If you pick up an Amazon Fire TV Stick, one end connects to an HDMI port, and one connects to a USB port or an outlet (as we discovered, the outlet is the much more reliable solution). That's all you need to know. Video and audio both come via HDMI. The device uses Wi-Fi to connect to the Internet and Bluetooth for its remote and optional controller.
The Fire TV box, on the other hand, is a much more versatile device. In addition to HDMI and power ports, it also has an Ethernet port, an optical audio out port and a USB port (although this is only for developers at present). If the intended recipient does not use Wi-Fi or has a high-end speaker system, the Fire TV box is the better option.
Voice Search and Remote
One of the Fire TV's most touted features is its voice search, which lets users find movies, TV shows, music and games just by speaking into a remote control or a smartphone. While our reviewers had mixed luck with voice search, it's still an advantage the Fire TV has over competitors such as the Chromecast and the Roku stick.

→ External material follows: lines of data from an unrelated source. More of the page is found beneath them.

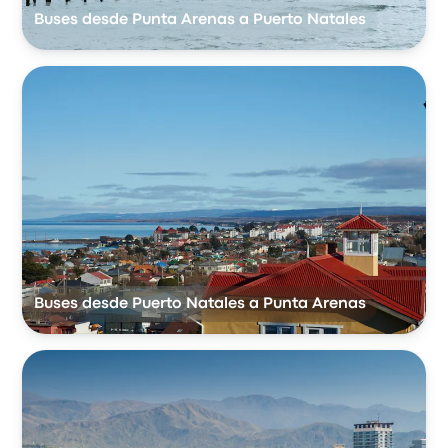
Buses desde Punta Arenas a Puerto Natales
Buses desde Puerto Natales a Punta Arenas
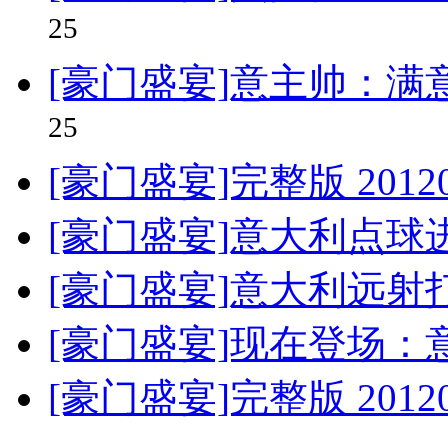
25
[豪门盛宴]意主帅：满
25
[豪门盛宴]完整版 201206
[豪门盛宴]意大利点球
[豪门盛宴]意大利远射
[豪门盛宴]现在登场：
[豪门盛宴]完整版 201206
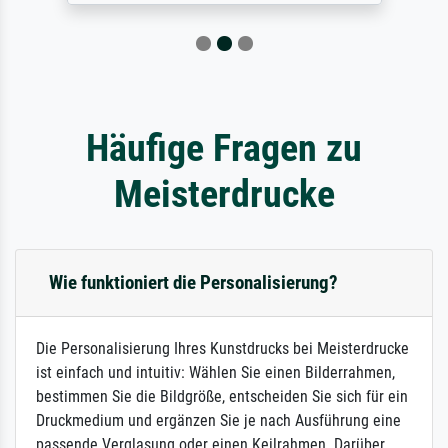
Häufige Fragen zu
Meisterdrucke
Wie funktioniert die Personalisierung?
Die Personalisierung Ihres Kunstdrucks bei Meisterdrucke
ist einfach und intuitiv: Wählen Sie einen Bilderrahmen,
bestimmen Sie die Bildgröße, entscheiden Sie sich für ein
Druckmedium und ergänzen Sie je nach Ausführung eine
passende Verglasung oder einen Keilrahmen. Darüber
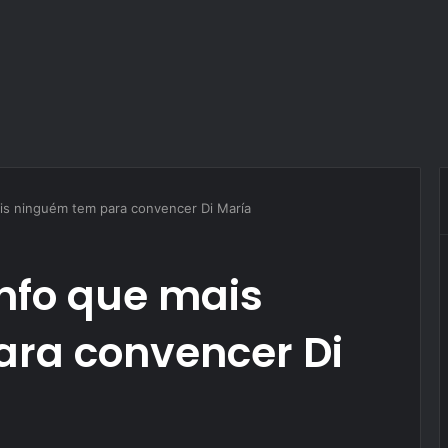
is ninguém tem para convencer Di María
nfo que mais
ra convencer Di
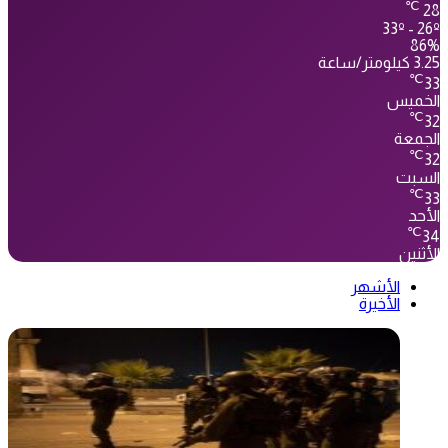
℃
28
33º - 26º
86%
3.25 كيلومتر/ساعة
℃
33
الخميس
℃
32
الجمعة
℃
32
السبت
℃
33
الأحد
℃
34
الأثنين
الأشهر
الأخيرة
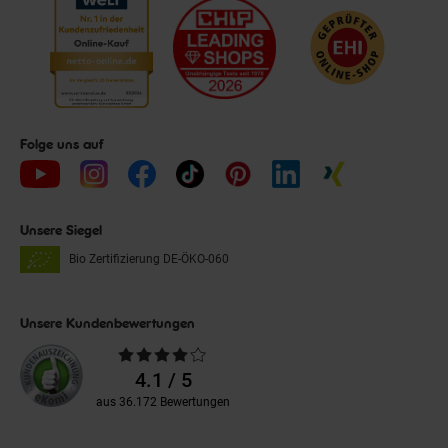
Folge uns auf
Unsere Siegel
Bio Zertifizierung
DE-ÖKO-060
Unsere Kundenbewertungen
Durchschnittliche
Bewertungen
4.1 / 5
aus 36.172 Bewertungen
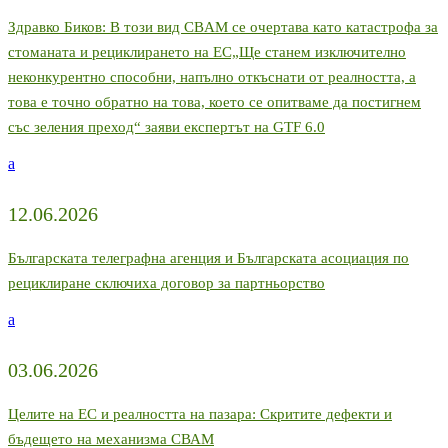
Здравко Биков: В този вид CBAM се очертава като катастрофа за
стоманата и рециклирането на ЕС„Ще станем изключително
неконкурентно способни, напълно откъснати от реалността, а
това е точно обратно на това, което се опитваме да постигнем
със зеления преход“ заяви експертът на GTF 6.0
a
12.06.2026
Българската телеграфна агенция и Българската асоциация по
рециклиране сключиха договор за партньорство
a
03.06.2026
Целите на ЕС и реалността на пазара: Скритите дефекти и
бъдещето на механизма СВАМ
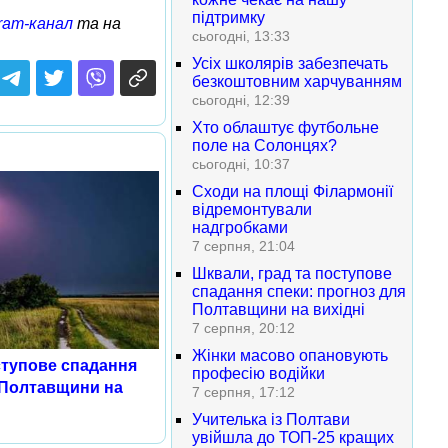
підтримку
ram-канал
та на
сьогодні, 13:33
Усіх школярів забезпечать
безкоштовним харчуванням
сьогодні, 12:39
Хто облаштує футбольне
поле на Солонцях?
сьогодні, 10:37
Сходи на площі Філармонії
відремонтували
надгробками
7 серпня, 21:04
Шквали, град та поступове
спадання спеки: прогноз для
Полтавщини на вихідні
7 серпня, 20:12
Жінки масово опановують
ступове спадання
професію водійки
 Полтавщини на
7 серпня, 17:12
Учителька із Полтави
увійшла до ТОП-25 кращих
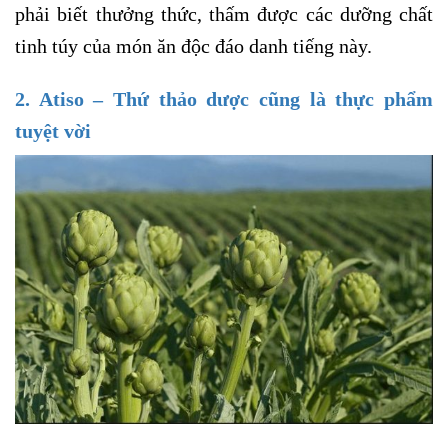
phải biết thưởng thức, thấm được các dưỡng chất
tinh túy của món ăn độc đáo danh tiếng này.
2. Atiso – Thứ thảo dược cũng là thực phẩm
tuyệt vời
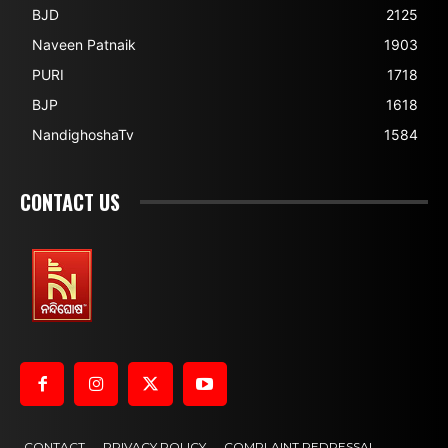
BJD
2125
Naveen Patnaik
1903
PURI
1718
BJP
1618
NandighoshaTv
1584
CONTACT US
CONTACT
PRIVACY POLICY
COMPLAINT REDRESSAL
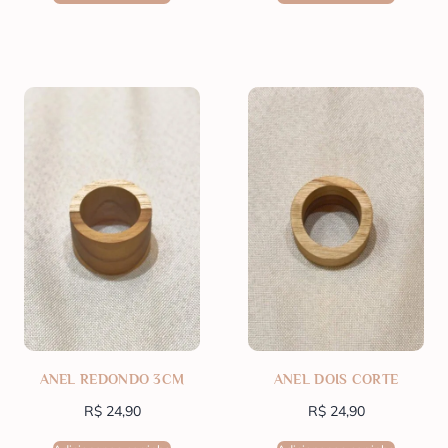
ANEL REDONDO 3CM
ANEL DOIS CORTE
R$
24,90
R$
24,90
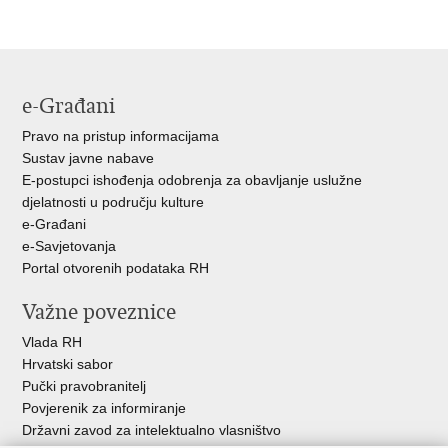
stranicu
na
na
Facebooku
Twitteru
e-Građani
Pravo na pristup informacijama
Sustav javne nabave
E-postupci ishođenja odobrenja za obavljanje uslužne
djelatnosti u području kulture
e-Građani
e-Savjetovanja
Portal otvorenih podataka RH
Važne poveznice
Vlada RH
Hrvatski sabor
Pučki pravobranitelj
Povjerenik za informiranje
Državni zavod za intelektualno vlasništvo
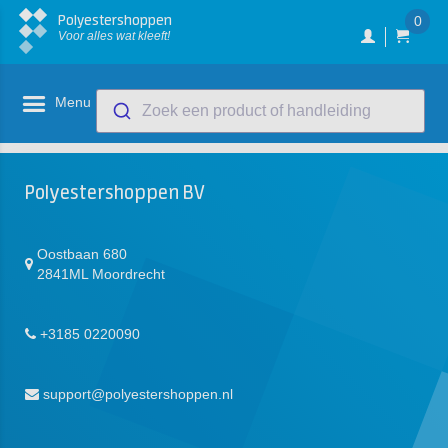
Polyestershoppen
0
Voor alles wat kleeft!
Menu
Zoek een product of handleiding
Polyestershoppen BV
Oostbaan 680
2841ML Moordrecht
+3185 0220090
support@polyestershoppen.nl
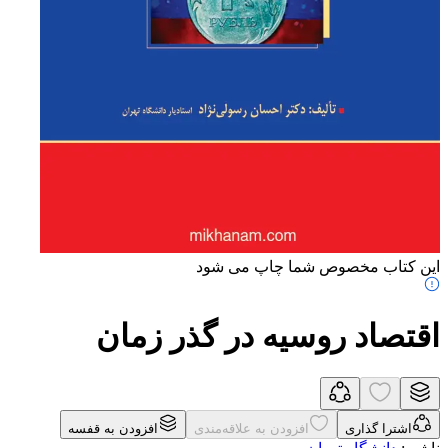
این کتاب مخصوص شما چاپ می شود
اقتصاد روسیه در گذر زمان
اشترا گذاری
افزودن به علاقه‌مندی
افزودن به قفسه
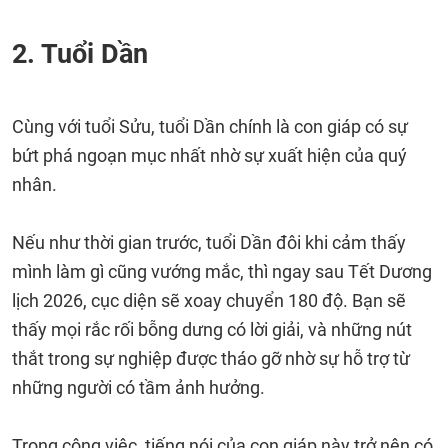
2. Tuổi Dần
Cùng với tuổi Sửu, tuổi Dần chính là con giáp có sự
bứt phá ngoạn mục nhất nhờ sự xuất hiện của quý
nhân.
Nếu như thời gian trước, tuổi Dần đôi khi cảm thấy
mình làm gì cũng vướng mắc, thì ngay sau Tết Dương
lịch 2026, cục diện sẽ xoay chuyển 180 độ. Bạn sẽ
thấy mọi rắc rối bỗng dưng có lời giải, và những nút
thắt trong sự nghiệp được tháo gỡ nhờ sự hỗ trợ từ
những người có tầm ảnh hưởng.
Trong công việc, tiếng nói của con giáp này trở nên có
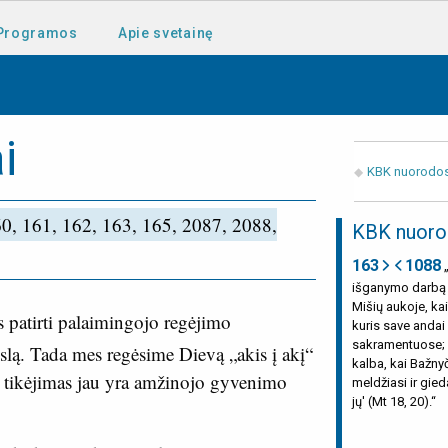
Programos
Apie svetainę
i
KBK nuorodo
60, 161, 162, 163, 165, 2087, 2088,
KBK nuoro
163
1088
„
išganymo darbą –
Mišių aukoje, ka
 patirti palaimingojo regėjimo
kuris save andai 
sakramentuose; ka
slą.
Tada mes regėsime Dievą „akis į akį“
kalba, kai Bažny
d tikėjimas jau yra amžinojo gyvenimo
meldžiasi ir gied
jų' (Mt 18, 20).“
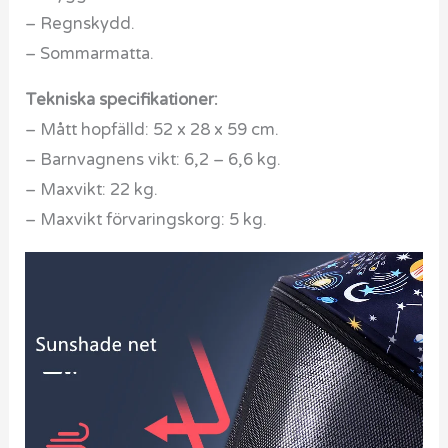
– Regnskydd.
– Sommarmatta.
Tekniska specifikationer:
– Mått hopfälld: 52 x 28 x 59 cm.
– Barnvagnens vikt: 6,2 – 6,6 kg.
– Maxvikt: 22 kg.
– Maxvikt förvaringskorg: 5 kg.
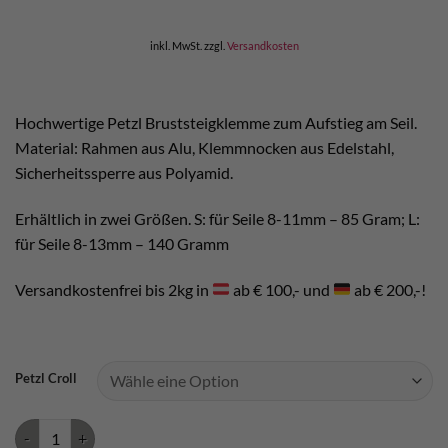
inkl. MwSt.
zzgl.
Versandkosten
Hochwertige Petzl Bruststeigklemme zum Aufstieg am Seil.
Material: Rahmen aus Alu, Klemmnocken aus Edelstahl,
Sicherheitssperre aus Polyamid.
Erhältlich in zwei Größen. S: für Seile 8-11mm – 85 Gram; L:
für Seile 8-13mm – 140 Gramm
Versandkostenfrei bis 2kg in
ab € 100,- und
ab € 200,-!
Petzl Croll
Petzl Croll Bruststeigklemme Menge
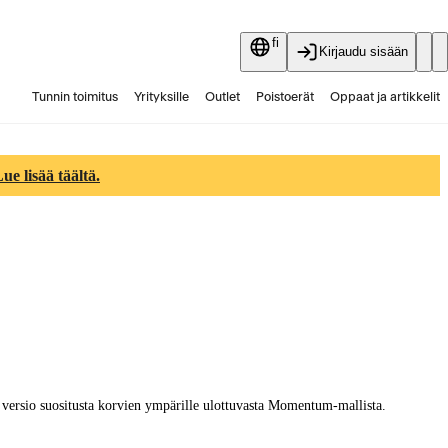
fi
Kirjaudu sisään
Tunnin toimitus
Yrityksille
Outlet
Poistoerät
Oppaat ja artikkelit
Vaihtokauppa
Palvelut
Ajankohtaista
e lisää täältä.
versio suositusta korvien ympärille ulottuvasta Momentum-mallista.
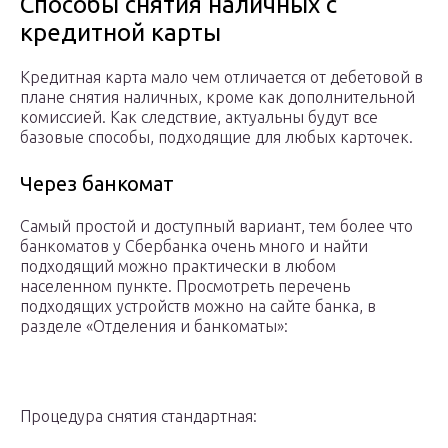
Способы снятия наличных с
кредитной карты
Кредитная карта мало чем отличается от дебетовой в
плане снятия наличных, кроме как дополнительной
комиссией. Как следствие, актуальны будут все
базовые способы, подходящие для любых карточек.
Через банкомат
Самый простой и доступный вариант, тем более что
банкоматов у Сбербанка очень много и найти
подходящий можно практически в любом
населенном пункте. Просмотреть перечень
подходящих устройств можно на сайте банка, в
разделе «Отделения и банкоматы»:
Процедура снятия стандартная:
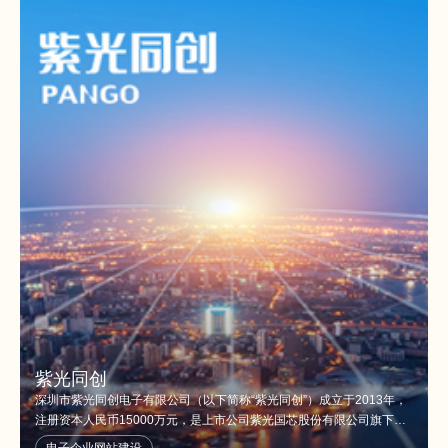
紫光同创
深圳市紫光同创电子有限公司（以下简称“紫光同创”）成立于2013年，
注册资本人民币15000万元，是上市公司紫光国芯股份有限公司旗下公
司。紫光同创总部设在深圳，同时在上海漕河泾新兴技术开发区和北京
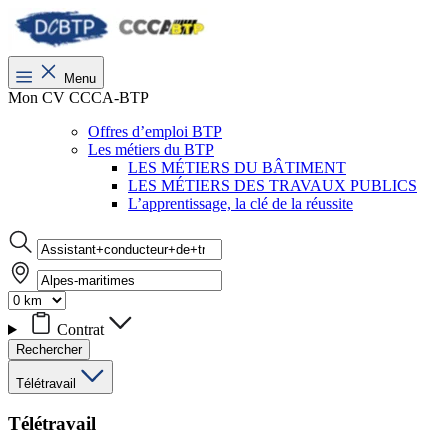
Menu
Mon CV CCCA-BTP
Offres d’emploi BTP
Les métiers du BTP
LES MÉTIERS DU BÂTIMENT
LES MÉTIERS DES TRAVAUX PUBLICS
L’apprentissage, la clé de la réussite
Contrat
Rechercher
Télétravail
Télétravail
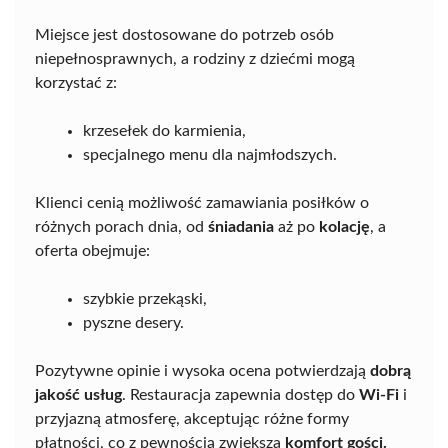
Miejsce jest dostosowane do potrzeb osób
niepełnosprawnych, a rodziny z dziećmi mogą
korzystać z:
krzesełek do karmienia,
specjalnego menu dla najmłodszych.
Klienci cenią możliwość zamawiania posiłków o
różnych porach dnia, od
śniadania
aż po
kolację
, a
oferta obejmuje:
szybkie przekąski,
pyszne desery.
Pozytywne opinie i wysoka ocena potwierdzają
dobrą
jakość usług
. Restauracja zapewnia dostęp do
Wi-Fi
i
przyjazną atmosferę, akceptując różne formy
płatności, co z pewnością zwiększa
komfort gości.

The Fire TV box comes with a premium remote control that includes voice search capabilities. The remote control for the Fire TV Stick feels much flimsier, and does not support voice search. Although Fire TV Stick users can buy a voice search remote separately for $30, they're much better off just buying the full Fire TV box at that point.
However, users can employ voice search on either platform thanks to a free smartphone app, currently available for Android and coming soon to iOS. If voice search is a big deal and the recipient does not have a modern smartphone, the Fire TV box is the better option. Otherwise, the stick should be fine.
Gaming is the area where the two devices differ the most. While the Fire TV and the Fire TV Stick run on the same operating system, the stick is much less powerful. Consequently, it cannot support as many games, especially when the games are technically demanding.
The Fire TV box has access to favorite titles such as Minecraft, Grand Theft Auto, Max Payne, The Walking Dead and The Wolf Among Us. The Fire TV Stick does not, although it can still run lightweight casual games, such as Wind-Up Knight.
If gaming is a big concern, stay with the Fire TV box, and consider an optional Amazon Fire controller ($40) as well. If not, the stick will suffice, but don't expect gaming to be more than an afterthought.
Price and Value
Arguably the biggest difference between the two systems is how much they cost. The full-fledged Fire TV retails for $99, while the Fire TV Stick costs just $39. There's no one-size-fits-all advice for which of the two to buy, but generally speaking, I found that the Fire TV Stick was a perfectly good product without the box's bells and whistles.
If you need an Ethernet connection, high-quality audio, core gaming capabilities and built-in voice search, the Fire TV box is the way to go. Otherwise, save yourself a little money and get its smaller, cheaper cousin.